> Work request
All lines from the beginning of the listing through the line with "Sie können sich" are to be copied word for word; the pictures are not.

======== Input data

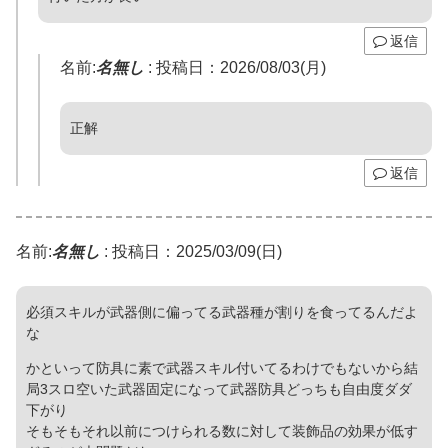
返信
名前:
名無し
:
投稿日：2026/08/03(月)
正解
返信
名前:
名無し
:
投稿日：2025/03/09(日)
必須スキルが武器側に偏ってる武器種が割りを食ってるんだよ
な
かといって防具に素で武器スキル付いてるわけでもないから結
局3スロ空いた武器固定になって武器防具どっちも自由度ダダ
下がり
そもそもそれ以前につけられる数に対して装飾品の効果が低す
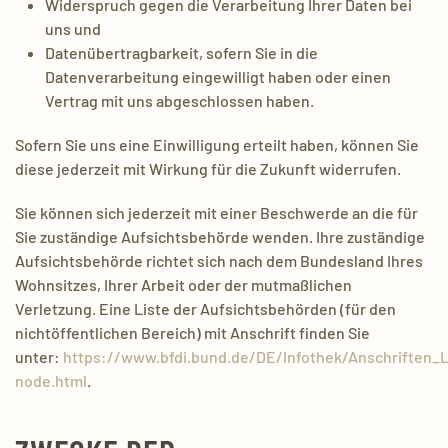
Widerspruch gegen die Verarbeitung Ihrer Daten bei
uns und
Datenübertragbarkeit, sofern Sie in die
Datenverarbeitung eingewilligt haben oder einen
Vertrag mit uns abgeschlossen haben.
Sofern Sie uns eine Einwilligung erteilt haben, können Sie
diese jederzeit mit Wirkung für die Zukunft widerrufen.
Sie können sich jederzeit mit einer Beschwerde an die für
Sie zuständige Aufsichtsbehörde wenden. Ihre zuständige
Aufsichtsbehörde richtet sich nach dem Bundesland Ihres
Wohnsitzes, Ihrer Arbeit oder der mutmaßlichen
Verletzung. Eine Liste der Aufsichtsbehörden (für den
nichtöffentlichen Bereich) mit Anschrift finden Sie
unter:
https://www.bfdi.bund.de/DE/Infothek/Anschriften_Li
node.html
.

================

> Exercise response
返信
名前:
名無し
:
投稿日：2026/08/03(月)
正解
返信
名前:
名無し
:
投稿日：2025/03/09(日)
必須スキルが武器側に偏ってる武器種が割りを食ってるんだよ
な
かといって防具に素で武器スキル付いてるわけでもないから結
局3スロ空いた武器固定になって武器防具どっちも自由度ダダ
下がり
そもそもそれ以前につけられる数に対して装飾品の効果が低す
Widerspruch gegen die Verarbeitung Ihrer Daten bei
uns und
Datenübertragbarkeit, sofern Sie in die
Datenverarbeitung eingewilligt haben oder einen
Vertrag mit uns abgeschlossen haben.
Sofern Sie uns eine Einwilligung erteilt haben, können Sie
diese jederzeit mit Wirkung für die Zukunft widerrufen.
Sie können sich jederzeit mit einer Beschwerde an die für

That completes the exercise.